胃腸風邪の時の吐き気や、食欲不振時に処方される薬がナウゼリン錠(成分名:ドンペリドン)です。

「ナウゼリン(ドンペリドン)はどれくらいの時間間隔あけるの?」
「授乳中だけど服用して大丈夫?」

ナウゼリンについて薬局で患者さんから聞かれる質問を中心にまとめてみました。

ナウゼリンに関する疑問が少しでも解消できると幸いです。

規格とジェネリック医薬品

ナウゼリン錠には有効成分のドンペリドンが5mg10mg入ったものがあります。

また口の中で溶かして服用する口腔崩壊錠ナウゼリンOD錠も存在します。

薬価の安いジェネリック医薬品も多く販売されており、ドンペリドン錠10mg+メーカー名の名前でサワイ製薬や日医工ツルハラなどから販売されています。
ペロリック錠、ハドドリン錠、ナシロビン錠もナウゼリンのジェネリック医薬品です。

ナウゼリンとジェネリック医薬品は添加物は異なりますが、有効成分の量は全く同じとなっています。

効果発現時間・持続時間

薬を飲み始めて最大の血中濃度に到達する時間をtmax(ティーマックス)と呼ぶのですが、ナウゼリンのtmaxは0.5時間(約30分)となっています。

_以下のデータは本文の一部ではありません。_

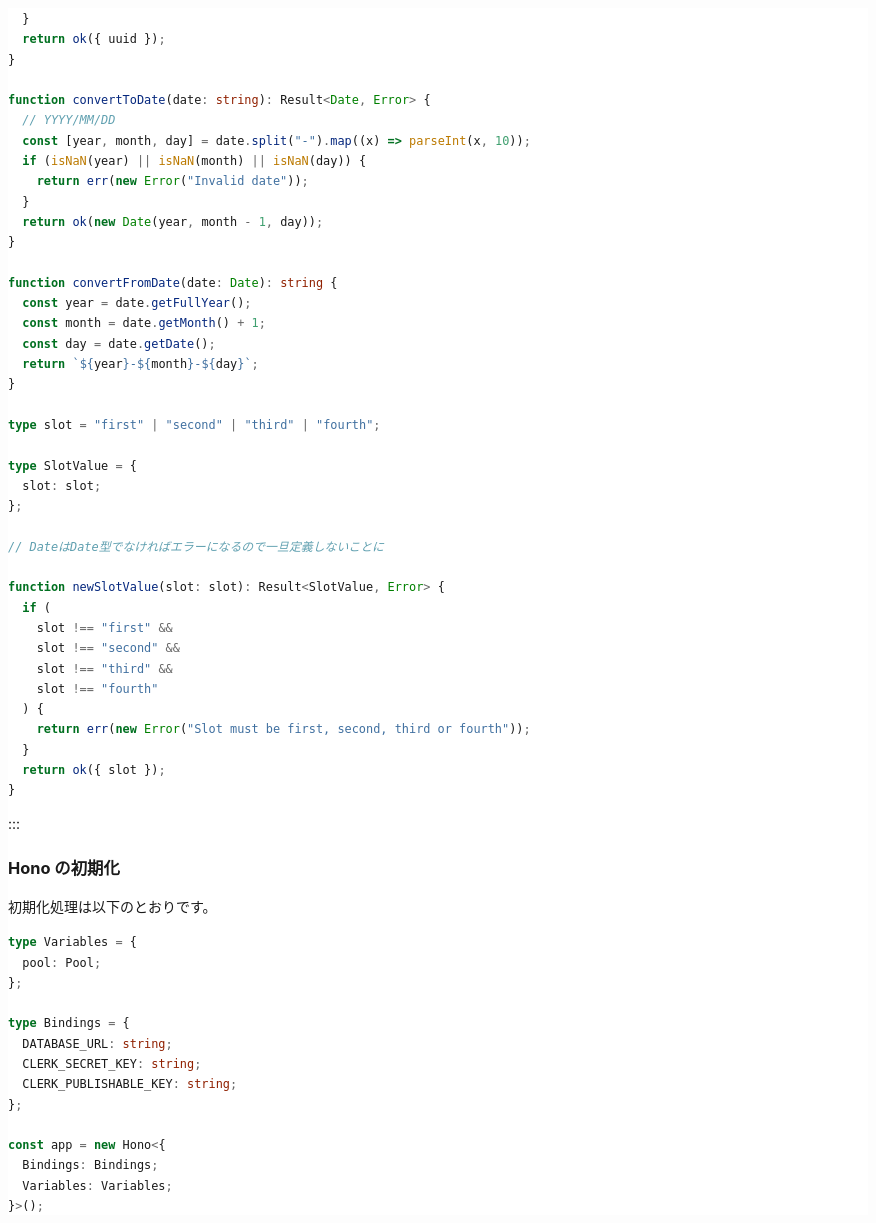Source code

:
 ```typescript
  }
  return ok({ uuid });
}

function convertToDate(date: string): Result<Date, Error> {
  // YYYY/MM/DD
  const [year, month, day] = date.split("-").map((x) => parseInt(x, 10));
  if (isNaN(year) || isNaN(month) || isNaN(day)) {
    return err(new Error("Invalid date"));
  }
  return ok(new Date(year, month - 1, day));
}

function convertFromDate(date: Date): string {
  const year = date.getFullYear();
  const month = date.getMonth() + 1;
  const day = date.getDate();
  return `${year}-${month}-${day}`;
}

type slot = "first" | "second" | "third" | "fourth";

type SlotValue = {
  slot: slot;
};

// DateはDate型でなければエラーになるので一旦定義しないことに

function newSlotValue(slot: slot): Result<SlotValue, Error> {
  if (
    slot !== "first" &&
    slot !== "second" &&
    slot !== "third" &&
    slot !== "fourth"
  ) {
    return err(new Error("Slot must be first, second, third or fourth"));
  }
  return ok({ slot });
}
```

:::

### Hono の初期化

初期化処理は以下のとおりです。

```typescript
type Variables = {
  pool: Pool;
};

type Bindings = {
  DATABASE_URL: string;
  CLERK_SECRET_KEY: string;
  CLERK_PUBLISHABLE_KEY: string;
};

const app = new Hono<{
  Bindings: Bindings;
  Variables: Variables;
}>();
```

持続時間はおよそ4~6時間となっていますので1日3回、もしくは頓服で処方されるケースが多くあります。

食前服用の理由・食欲ない時は?

ナウゼリン(ドンペリドン)は基本的には「食前」に服用する薬です。

食前とは食事の20~30分前のことです。
食前服用の理由は食事を摂った後のムカツキや吐き気が抑えられるように、食事を摂るタイミングに血中濃度を最大に高めるためです。

ナウゼリン(ドンペリドン)は食事の影響を受けないため、食欲がなく食事を摂れない場合でも服用が可能な薬剤です。

服用する間隔は?

頓服で「吐き気がある時服用」となっている場合。

2回目飲む時はどれくらい間隔をあければよいのでしょうか?

ナウゼリンの持続時間は4~6時間くらいですので、4~6時間経って、吐き気が続くようであれば再度服用できると考えられます。

特別、主治医から指示がある場合はそちらに従うようにしましょう。

子供の用量

「子供にナウゼリン錠(ドンペリドン)を飲ませる場合の量は?」

時々聞かれる質問なのですが、小児へのナウゼリンの用量は下記の通りになります。

通常、ドンペリドンとして1日1.0~2.0mg/kgを1日3回食前に分けて経口投与する。 なお、年令、体重、症状により適宜増減する。ただし、1日投与量はドンペリドンとして30mgを超えないこと。 また、6才以上の場合はドンペリドンとして1日最高用量は1.0mg/kgを限度とすること

引用元 ナウゼリン添付文書

たとえば10歳で体重が35㎏の場合。

6才以上の場合はドンペリドンとして1日最高用量は1.0mg/kgですので、計算上は35mgまで服用可能となります(1.0×35mg)。しかし、小児の場合は1日30mgを超えないこととなっていますので、10歳で体重が35kgの場合の1日最大量は30mgとなります。

あくまで最大が30mgですので、実際にはナウゼリン錠5mgを3回で服用するケースが多いと思います。

妊娠中(妊婦)・授乳中の服用

「妊娠中だけどナウゼリン服用しても大丈夫?」

患者さんや医療従事者から聞かれることが多い質問です。

製薬メーカーの説明書では「妊婦には投与しないこと」となっています。

妊婦又は妊娠している可能性のある婦人には投与しないこと。(動物実験(ラット)で 骨格、内臓異常等の催奇形作用が報告されている。)

引用元 ナウゼリン添付文書

しかし、オーストラリアの基準では下記の通りとなっています。

妊婦および妊娠可能年齢の女性への使用経験はまだ限られているが、この薬による奇形やヒト胎児への直接・間接的有害作用の発生頻度増加は観察されていない。動物を用いた研究は不十分または欠如しているが、 入手しうるデータでは、胎仔への障害の発生が増加したという証拠は示されていない。

引用元 オーストラリア基準

また授乳中の場合、製薬メーカーの説明書では「授乳を避けること」となっています。

授乳中の婦人には大量投与を避けること。[動物実験(ラット)で乳汁中へ移行するこ とが報告されている。]

日本の基準では母乳中に少しでも薬が移行すれば「授乳を中止すること」となっていますが、実際に母乳中に移行する薬の量はわずかで赤ちゃんに影響がでないことが多くあります。

海外の基準では授乳中のナウゼリンの服用は「最も安全」に位置づけられています。

L1適合(安全):compatible

多くの授乳婦が使用するが、児への有害報告なし。対照試験でも児に対するリスクは示されず、乳児に害を与える可能性はほとんどない。又は、経口摂取しても吸収されない。

引用元 妊娠・授乳中の薬の安全性・危険度・影響の基準表

そのため主治医から、ナウゼリンを服用中に授乳を中止しなくてもよいと指導されることが実は多くあります。